-- Your objective --
The line with "ou pelas entidades por esta subcontratadas." marks where to begin. Please copy it and each line after it to the end of the records below, exactly.

── The data ──

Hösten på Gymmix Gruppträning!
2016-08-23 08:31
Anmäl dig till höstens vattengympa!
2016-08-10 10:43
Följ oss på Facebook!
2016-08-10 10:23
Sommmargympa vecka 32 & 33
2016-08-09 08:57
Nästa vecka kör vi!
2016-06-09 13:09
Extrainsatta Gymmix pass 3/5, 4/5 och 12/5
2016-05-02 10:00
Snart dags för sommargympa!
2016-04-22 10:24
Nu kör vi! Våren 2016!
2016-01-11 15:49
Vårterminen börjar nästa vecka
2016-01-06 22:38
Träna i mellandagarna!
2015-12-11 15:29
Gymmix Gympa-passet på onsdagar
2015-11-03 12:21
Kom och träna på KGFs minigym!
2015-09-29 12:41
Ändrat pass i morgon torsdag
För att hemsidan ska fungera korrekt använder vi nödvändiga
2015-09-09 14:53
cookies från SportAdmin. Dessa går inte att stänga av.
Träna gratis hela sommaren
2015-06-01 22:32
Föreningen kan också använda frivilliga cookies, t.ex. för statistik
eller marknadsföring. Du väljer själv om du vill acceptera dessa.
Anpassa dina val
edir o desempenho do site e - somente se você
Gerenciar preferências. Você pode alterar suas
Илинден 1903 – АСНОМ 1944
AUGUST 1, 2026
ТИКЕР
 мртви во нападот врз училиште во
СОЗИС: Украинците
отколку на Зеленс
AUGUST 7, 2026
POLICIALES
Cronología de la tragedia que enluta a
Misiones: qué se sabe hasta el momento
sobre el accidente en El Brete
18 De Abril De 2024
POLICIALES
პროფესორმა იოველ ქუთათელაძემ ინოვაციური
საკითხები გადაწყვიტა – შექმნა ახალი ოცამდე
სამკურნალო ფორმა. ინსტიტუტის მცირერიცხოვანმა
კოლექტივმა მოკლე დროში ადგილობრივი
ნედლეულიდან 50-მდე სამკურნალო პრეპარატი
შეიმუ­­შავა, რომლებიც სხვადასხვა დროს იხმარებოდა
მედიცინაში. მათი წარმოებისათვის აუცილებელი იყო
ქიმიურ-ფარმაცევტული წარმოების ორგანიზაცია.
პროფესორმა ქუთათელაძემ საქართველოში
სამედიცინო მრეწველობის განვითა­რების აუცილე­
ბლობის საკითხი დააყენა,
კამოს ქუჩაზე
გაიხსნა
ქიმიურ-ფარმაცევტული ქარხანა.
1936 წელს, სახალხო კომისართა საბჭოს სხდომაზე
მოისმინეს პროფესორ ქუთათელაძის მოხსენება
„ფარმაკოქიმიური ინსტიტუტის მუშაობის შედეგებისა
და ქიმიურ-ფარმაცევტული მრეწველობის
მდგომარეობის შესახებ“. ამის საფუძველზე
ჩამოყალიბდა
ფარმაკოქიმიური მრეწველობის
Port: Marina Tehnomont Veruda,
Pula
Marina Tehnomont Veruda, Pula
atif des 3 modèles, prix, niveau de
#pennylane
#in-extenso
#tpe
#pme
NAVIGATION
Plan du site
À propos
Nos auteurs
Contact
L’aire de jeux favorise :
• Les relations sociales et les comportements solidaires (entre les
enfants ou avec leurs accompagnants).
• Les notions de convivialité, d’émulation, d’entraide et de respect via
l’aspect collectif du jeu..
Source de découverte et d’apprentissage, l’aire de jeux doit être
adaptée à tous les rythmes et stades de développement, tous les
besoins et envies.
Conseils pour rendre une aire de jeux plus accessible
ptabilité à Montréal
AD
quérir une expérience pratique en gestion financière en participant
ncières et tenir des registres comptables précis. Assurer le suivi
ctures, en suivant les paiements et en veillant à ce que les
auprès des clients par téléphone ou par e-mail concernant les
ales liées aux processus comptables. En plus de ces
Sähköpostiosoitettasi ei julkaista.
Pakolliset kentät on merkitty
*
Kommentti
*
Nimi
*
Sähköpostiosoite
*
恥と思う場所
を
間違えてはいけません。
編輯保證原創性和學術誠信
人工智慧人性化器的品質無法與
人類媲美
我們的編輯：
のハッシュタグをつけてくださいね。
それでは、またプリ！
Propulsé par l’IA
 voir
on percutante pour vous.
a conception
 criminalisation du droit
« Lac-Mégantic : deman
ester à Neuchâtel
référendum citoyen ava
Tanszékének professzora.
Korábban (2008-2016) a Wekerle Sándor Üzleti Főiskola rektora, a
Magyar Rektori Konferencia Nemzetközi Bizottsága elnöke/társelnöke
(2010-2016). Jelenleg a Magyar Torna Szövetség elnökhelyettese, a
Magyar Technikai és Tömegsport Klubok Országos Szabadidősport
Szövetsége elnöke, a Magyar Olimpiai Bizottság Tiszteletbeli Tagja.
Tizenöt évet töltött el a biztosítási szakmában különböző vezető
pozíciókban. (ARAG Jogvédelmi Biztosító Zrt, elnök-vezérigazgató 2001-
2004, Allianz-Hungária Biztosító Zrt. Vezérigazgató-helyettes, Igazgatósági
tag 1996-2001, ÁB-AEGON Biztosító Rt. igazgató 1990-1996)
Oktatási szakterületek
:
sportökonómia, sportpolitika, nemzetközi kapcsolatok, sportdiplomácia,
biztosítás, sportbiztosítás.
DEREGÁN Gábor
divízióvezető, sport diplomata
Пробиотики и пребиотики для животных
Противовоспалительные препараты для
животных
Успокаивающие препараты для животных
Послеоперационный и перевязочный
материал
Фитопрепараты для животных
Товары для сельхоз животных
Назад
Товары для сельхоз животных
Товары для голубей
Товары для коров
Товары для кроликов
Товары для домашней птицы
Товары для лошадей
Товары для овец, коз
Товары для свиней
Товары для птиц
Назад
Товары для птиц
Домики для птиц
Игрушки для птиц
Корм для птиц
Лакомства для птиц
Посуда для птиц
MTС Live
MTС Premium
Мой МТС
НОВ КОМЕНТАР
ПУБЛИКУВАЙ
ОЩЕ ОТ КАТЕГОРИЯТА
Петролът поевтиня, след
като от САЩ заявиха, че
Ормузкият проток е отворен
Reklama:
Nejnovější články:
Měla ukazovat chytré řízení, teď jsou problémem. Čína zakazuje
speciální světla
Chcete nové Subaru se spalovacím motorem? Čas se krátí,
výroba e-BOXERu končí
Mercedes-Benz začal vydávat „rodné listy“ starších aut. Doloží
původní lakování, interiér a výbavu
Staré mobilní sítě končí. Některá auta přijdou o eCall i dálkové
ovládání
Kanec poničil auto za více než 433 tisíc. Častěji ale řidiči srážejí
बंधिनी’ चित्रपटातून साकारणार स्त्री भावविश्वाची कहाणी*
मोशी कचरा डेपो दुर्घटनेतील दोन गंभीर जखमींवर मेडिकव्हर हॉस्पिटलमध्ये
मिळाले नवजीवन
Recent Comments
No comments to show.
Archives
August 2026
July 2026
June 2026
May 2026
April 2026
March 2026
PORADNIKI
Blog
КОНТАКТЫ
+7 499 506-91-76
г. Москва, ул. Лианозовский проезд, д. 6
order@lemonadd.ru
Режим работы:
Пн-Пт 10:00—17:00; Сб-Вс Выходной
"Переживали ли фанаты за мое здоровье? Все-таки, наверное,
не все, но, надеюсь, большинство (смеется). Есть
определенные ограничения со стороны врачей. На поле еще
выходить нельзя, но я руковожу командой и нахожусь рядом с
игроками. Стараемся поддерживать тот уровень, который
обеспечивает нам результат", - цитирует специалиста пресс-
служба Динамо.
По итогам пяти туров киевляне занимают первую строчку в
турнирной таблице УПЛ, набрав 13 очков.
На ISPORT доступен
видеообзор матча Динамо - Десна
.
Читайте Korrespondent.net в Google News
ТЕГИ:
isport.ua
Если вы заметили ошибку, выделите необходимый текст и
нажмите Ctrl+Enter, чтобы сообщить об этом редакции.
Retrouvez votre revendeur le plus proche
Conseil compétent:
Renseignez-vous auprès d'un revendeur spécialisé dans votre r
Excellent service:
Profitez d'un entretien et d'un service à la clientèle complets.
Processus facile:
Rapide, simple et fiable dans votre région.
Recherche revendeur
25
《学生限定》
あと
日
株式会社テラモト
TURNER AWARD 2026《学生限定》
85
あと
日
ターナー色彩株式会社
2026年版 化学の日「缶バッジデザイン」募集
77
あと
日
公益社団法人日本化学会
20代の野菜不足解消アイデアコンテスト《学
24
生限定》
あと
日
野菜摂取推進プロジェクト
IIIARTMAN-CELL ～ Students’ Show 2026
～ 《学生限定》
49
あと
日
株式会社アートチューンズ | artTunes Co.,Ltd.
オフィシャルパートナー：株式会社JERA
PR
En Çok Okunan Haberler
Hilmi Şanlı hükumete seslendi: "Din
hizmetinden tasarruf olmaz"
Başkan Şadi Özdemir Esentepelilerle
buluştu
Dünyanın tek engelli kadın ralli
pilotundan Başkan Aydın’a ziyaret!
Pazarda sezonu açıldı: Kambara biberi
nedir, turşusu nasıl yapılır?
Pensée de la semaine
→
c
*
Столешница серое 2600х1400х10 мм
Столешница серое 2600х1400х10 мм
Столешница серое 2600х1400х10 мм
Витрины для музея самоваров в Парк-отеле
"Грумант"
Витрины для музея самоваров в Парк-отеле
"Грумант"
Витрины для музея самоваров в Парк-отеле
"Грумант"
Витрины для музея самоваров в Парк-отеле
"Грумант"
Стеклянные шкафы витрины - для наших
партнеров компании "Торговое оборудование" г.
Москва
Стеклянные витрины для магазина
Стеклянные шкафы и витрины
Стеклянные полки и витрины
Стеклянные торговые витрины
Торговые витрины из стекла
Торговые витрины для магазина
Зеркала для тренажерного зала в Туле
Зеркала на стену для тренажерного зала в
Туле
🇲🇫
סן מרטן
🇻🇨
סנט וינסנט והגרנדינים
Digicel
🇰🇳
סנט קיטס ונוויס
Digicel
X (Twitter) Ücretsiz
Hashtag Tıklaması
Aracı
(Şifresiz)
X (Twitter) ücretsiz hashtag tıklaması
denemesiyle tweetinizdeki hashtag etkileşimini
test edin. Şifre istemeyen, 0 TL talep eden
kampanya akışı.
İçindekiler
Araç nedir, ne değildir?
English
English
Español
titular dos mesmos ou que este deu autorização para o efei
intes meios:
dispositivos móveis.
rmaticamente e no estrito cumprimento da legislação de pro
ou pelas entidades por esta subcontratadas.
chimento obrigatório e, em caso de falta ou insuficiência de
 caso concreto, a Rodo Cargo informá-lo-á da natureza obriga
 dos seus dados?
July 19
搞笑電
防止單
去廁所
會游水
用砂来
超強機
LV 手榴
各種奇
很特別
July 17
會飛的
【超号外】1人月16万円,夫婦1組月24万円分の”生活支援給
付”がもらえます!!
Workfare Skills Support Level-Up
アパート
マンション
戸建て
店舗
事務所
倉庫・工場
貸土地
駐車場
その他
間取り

───

-- Output for this exercise --
ou pelas entidades por esta subcontratadas.
chimento obrigatório e, em caso de falta ou insuficiência de
 caso concreto, a Rodo Cargo informá-lo-á da natureza obriga
 dos seus dados?
July 19
搞笑電
防止單
去廁所
會游水
用砂来
超強機
LV 手榴
各種奇
很特別
July 17
會飛的
【超号外】1人月16万円,夫婦1組月24万円分の”生活支援給
付”がもらえます!!
Workfare Skills Support Level-Up
アパート
マンション
戸建て
店舗
事務所
倉庫・工場
貸土地
駐車場
その他
間取り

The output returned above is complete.